03 June 2017

Been shoppin'

The lure of the "my waitrose" card, with free coffee and the price of the newspaper taken out of the rest of the shopping, sends me to that supermarket on a Saturday morning - the weekly shop at Waitrose was a comforting(?) ritual while I was living in Kensal Rise, a sort of continuation of "the old life" with Tony, and now it's another punctuation point for the week. Drawing Tuesdays, Shopping Saturdays - they anchor the days.

It's a short walk to the store in Crouch End, but ... "how you gonna keep 'em down on the farm after they've seen Paree"? The store on Finchley Road, the old haunt, has so much more space, so much more stock.

I love to look at all the wonderful things that are available, including the things I feel ever-so-virtuous about not buying. (Pastries; most meat; overpriced olives; overpackaged anything.)

Another factor of enjoyment is the building that houses the Finchley Road store. It used to house a branch of John Lewis - John Barnes - in whose fabric department, in 1975 or 76, I bought bright green fabric for making the roller blinds in the kitchen in the Yorkshire house - a north-facing kitchen that had cheerful yellow formica counters and a (hard, cold) quarry tile floor - remember how fashionable quarry tiles were? remember those kits for making roller blinds?

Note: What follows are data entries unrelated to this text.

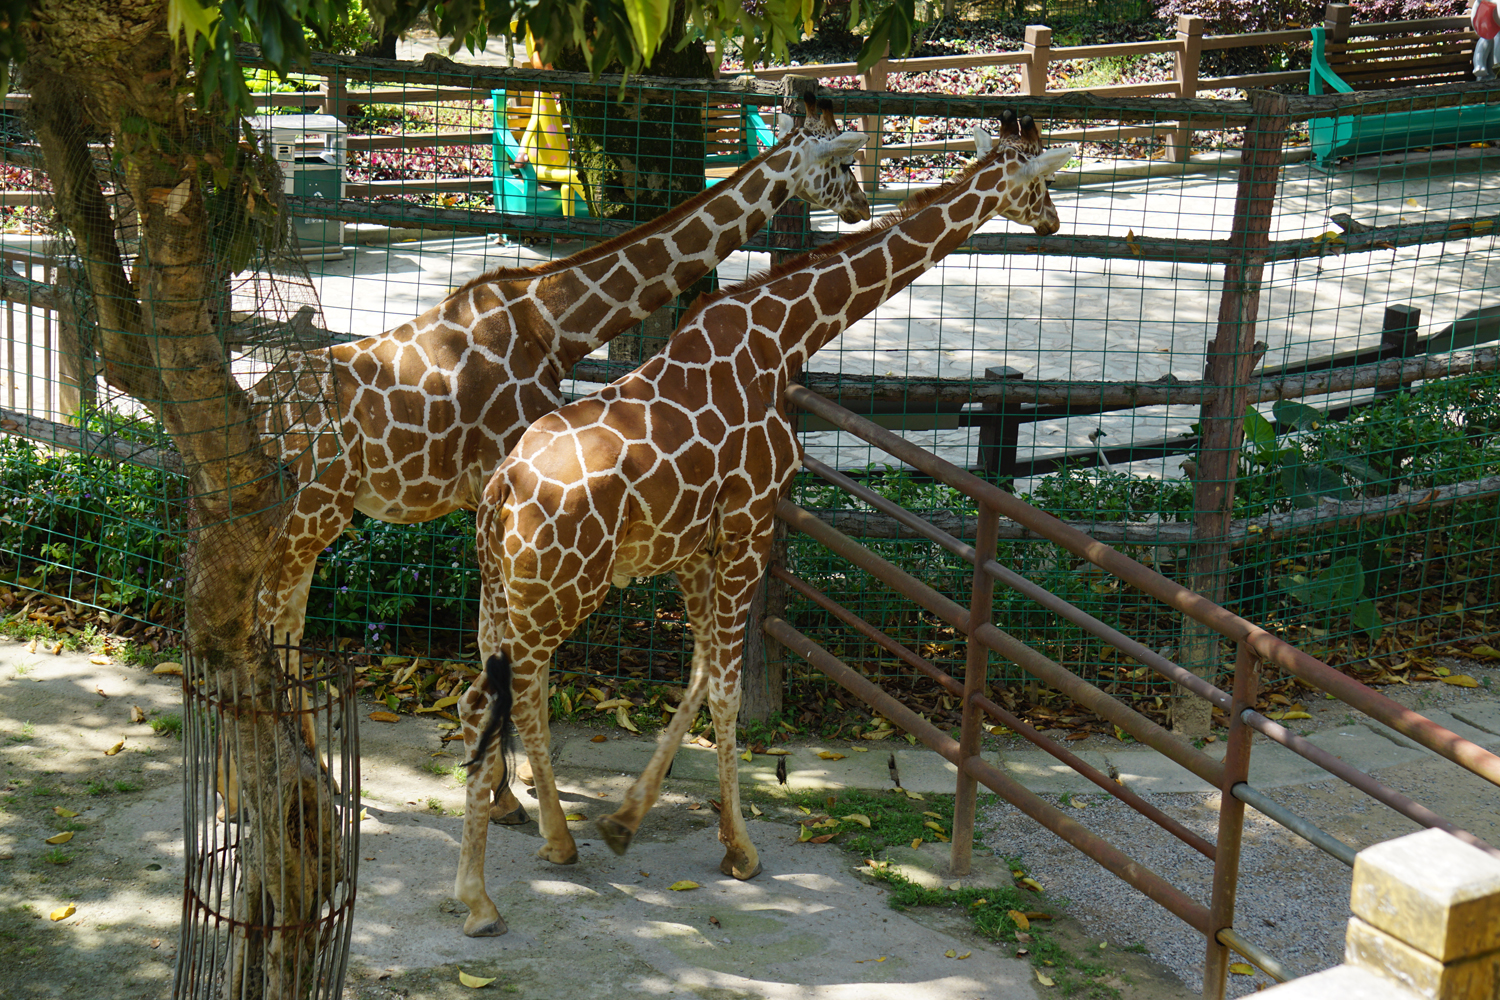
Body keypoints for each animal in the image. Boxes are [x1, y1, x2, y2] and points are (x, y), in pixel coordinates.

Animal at [242, 96, 871, 815]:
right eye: (839, 161)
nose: (860, 205)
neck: (555, 323)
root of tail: (258, 407)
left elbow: (492, 637)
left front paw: (501, 788)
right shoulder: (506, 479)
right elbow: (503, 642)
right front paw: (507, 794)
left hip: (302, 511)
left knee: (274, 610)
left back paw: (302, 775)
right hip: (314, 508)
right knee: (270, 610)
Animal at [454, 111, 1074, 937]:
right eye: (1036, 178)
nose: (1053, 220)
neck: (785, 337)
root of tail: (500, 492)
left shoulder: (695, 545)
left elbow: (697, 676)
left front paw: (625, 821)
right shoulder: (754, 521)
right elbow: (723, 689)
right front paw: (741, 851)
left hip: (504, 589)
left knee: (509, 694)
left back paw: (556, 842)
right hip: (558, 591)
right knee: (497, 699)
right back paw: (478, 898)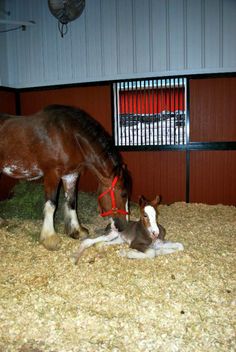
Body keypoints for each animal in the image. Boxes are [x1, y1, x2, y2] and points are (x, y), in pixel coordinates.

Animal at [0, 104, 132, 250]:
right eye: (124, 194)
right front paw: (50, 238)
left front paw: (76, 231)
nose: (124, 226)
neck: (68, 136)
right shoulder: (52, 174)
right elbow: (51, 205)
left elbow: (72, 202)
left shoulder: (70, 175)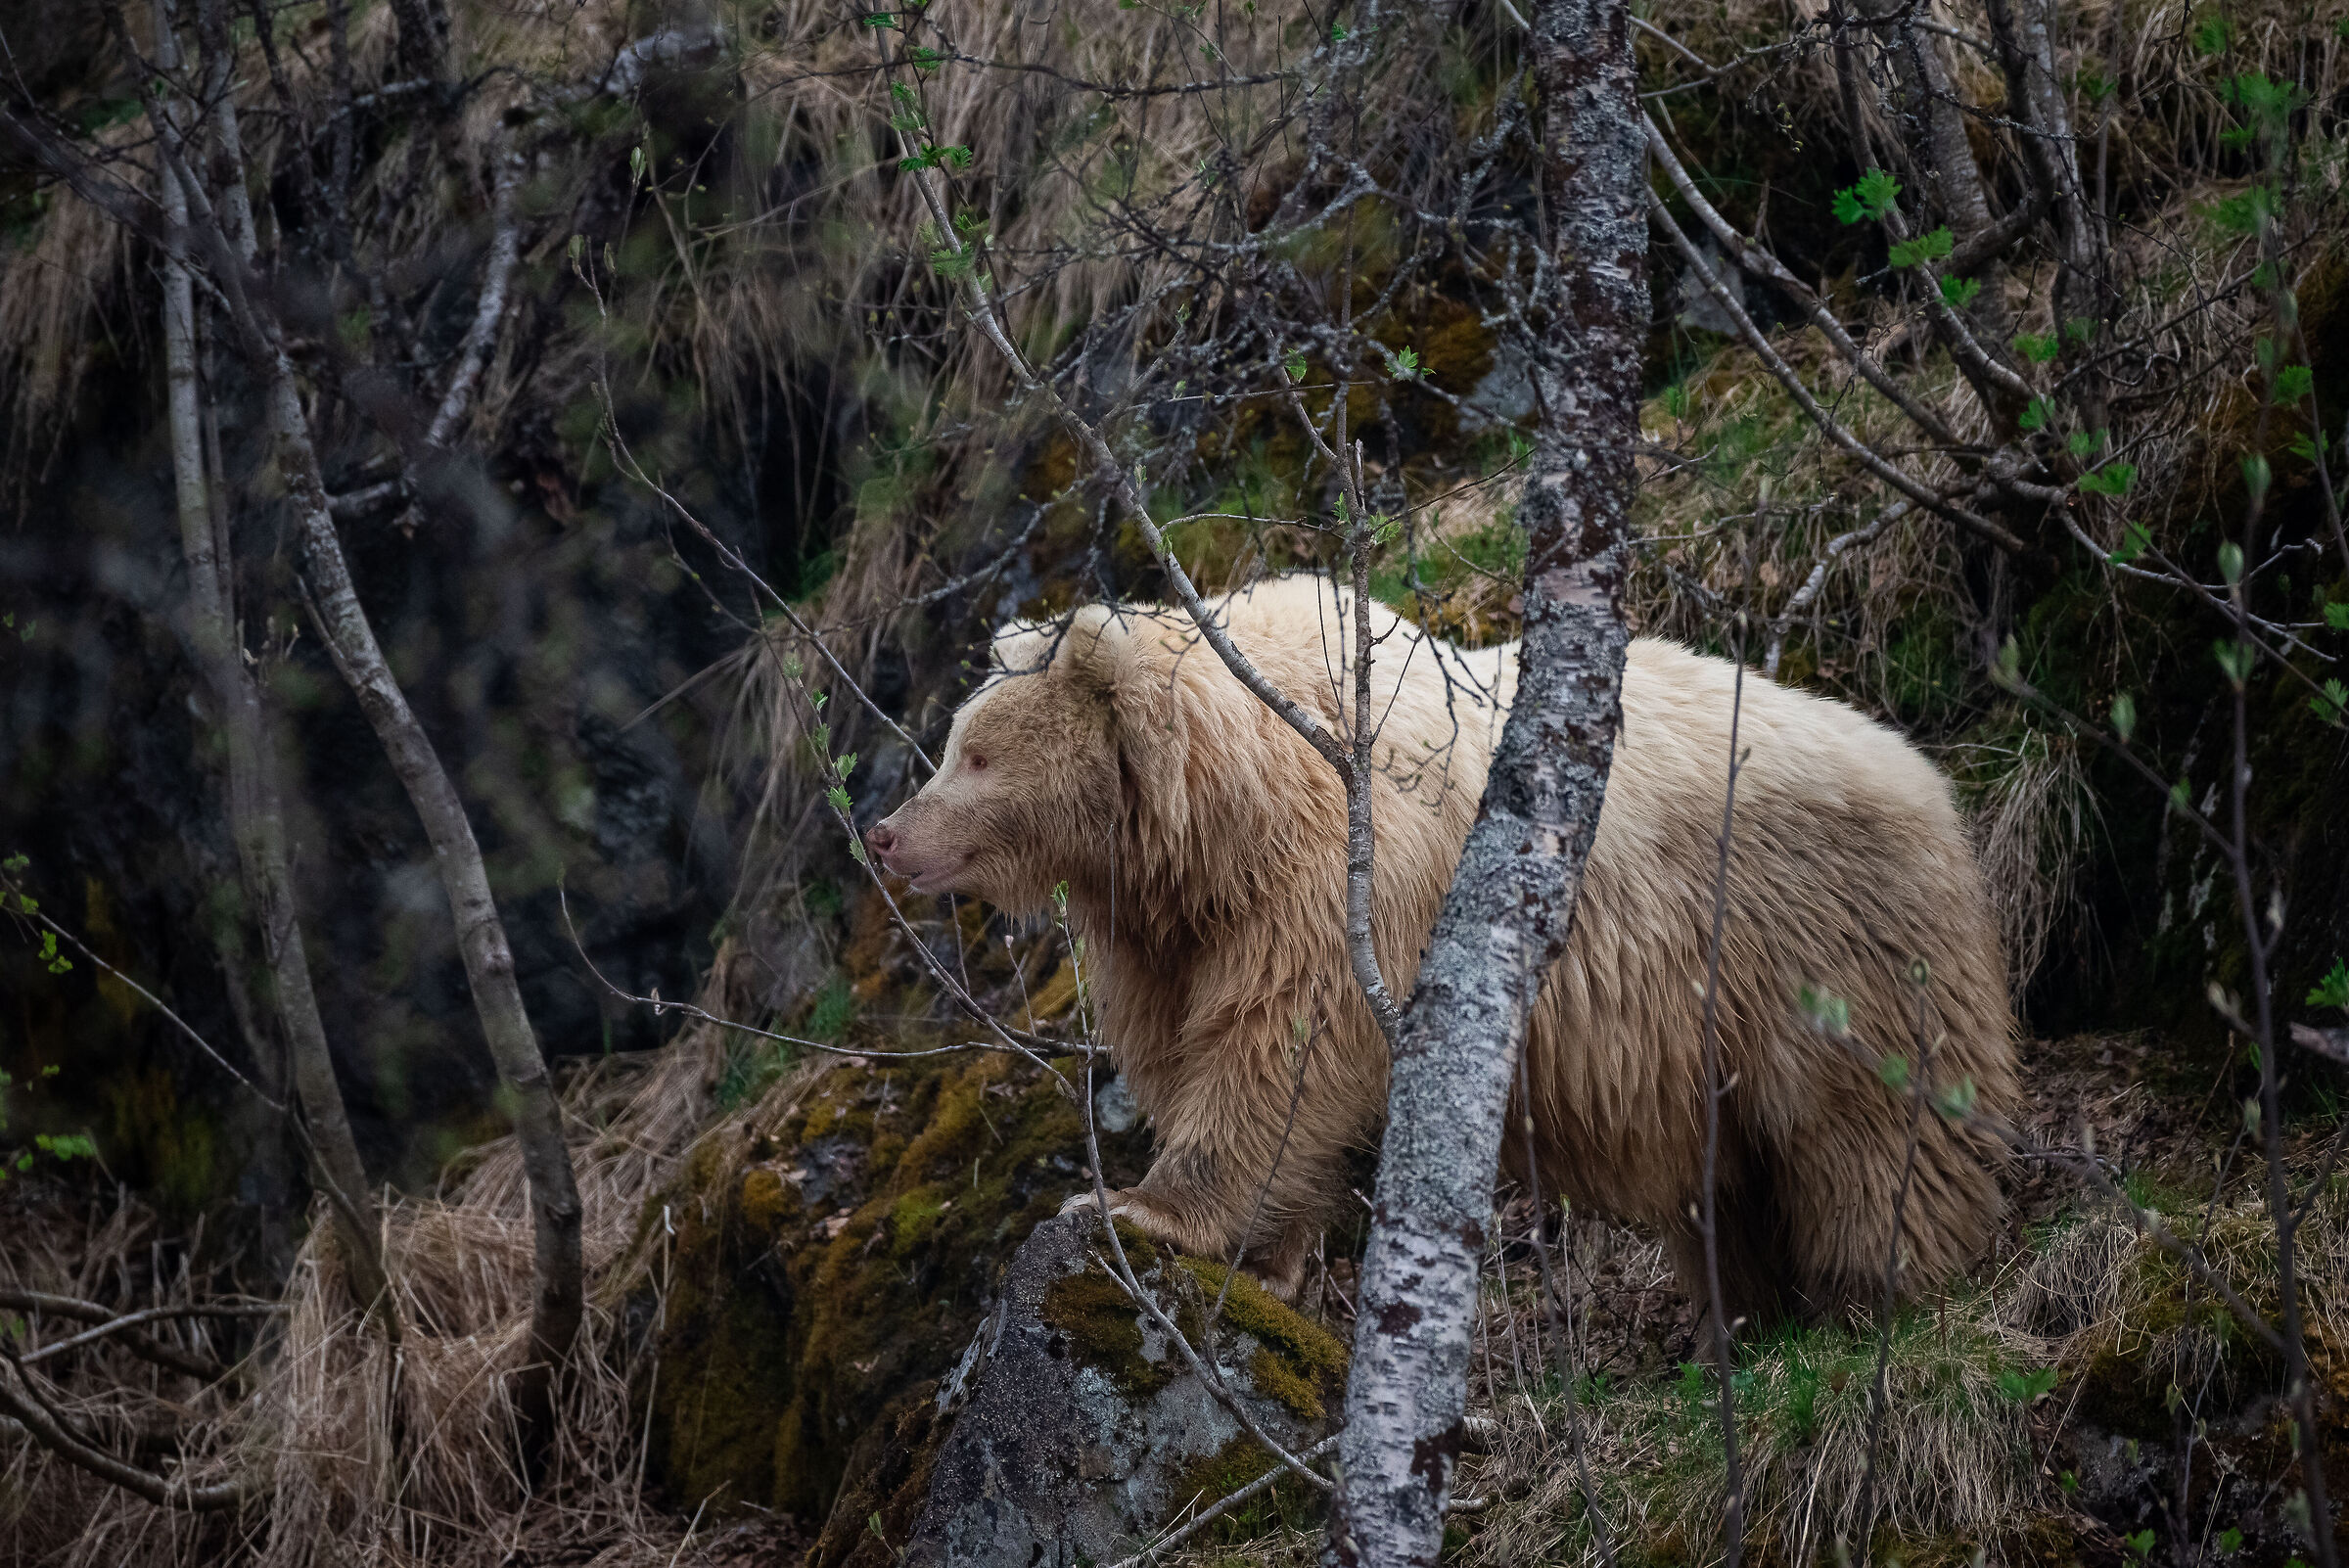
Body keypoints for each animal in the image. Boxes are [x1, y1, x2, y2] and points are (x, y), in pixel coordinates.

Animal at [863, 573, 2016, 1325]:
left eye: (973, 753)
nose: (885, 833)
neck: (1230, 802)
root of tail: (1932, 781)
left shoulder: (1349, 880)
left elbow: (1281, 1044)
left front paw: (1138, 1207)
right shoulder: (1171, 927)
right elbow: (1198, 1040)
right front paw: (1270, 1256)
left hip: (1824, 952)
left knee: (1873, 1140)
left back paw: (1882, 1295)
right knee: (1726, 1191)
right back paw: (1743, 1317)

the building looks to be 1930s; it is rumoured that "back in the day" the company looked after its employees and housed some staff there, and that there was a swimming pool in the basement (the basement is now a parking lot for Waitrose customers, with pillars inconveniently located). It's a rather desirable address.
A little research (in wikipedia) finds that the John Barnes store was opened in 1900 and "occupied the site of 14 shops and several houses and included a central passenger lift. The store occupied four of the floors, and there was accommodation for over 400 members of staff." It started making profits in 1905, and became part of the John Lewis group in 1940. "In 1926, the business was purchased by the newly formed Selfridge Provincial Stores group. With the purchase major changes were brought in to modernise the business, including no staff living on the premises. The business was so successful that in 1935 the store was completely rebuilt in the fashionable style of the time by a design from architect T P Bennett. The new store was located on three of the eight floors, with 96 flats on the upper five floors." The opening of a John Lewis at Brent Cross shopping centre in 1976 affected business, and John Barnes closed in January 1981; Waitrose opened on the ground floor in February 1981 (it had been in the basement).
Heading home with heavy bags

1 comment:

reensstitcher said...

Nice to learn the history of this building which I used to pass as I went about my work for the ILEA. However, we were always South Londoners so Pratts of Streatham was my equivalent. We still have the dining room table we bought there - probably about 1978. And I remember how I first heard about Peter Jones from a flatmate who told me in 1970 that it had been King George VI's favourite shop Until then I thought Selfridges and Liberty were the only places but I quickly became a JL fan and have remained so.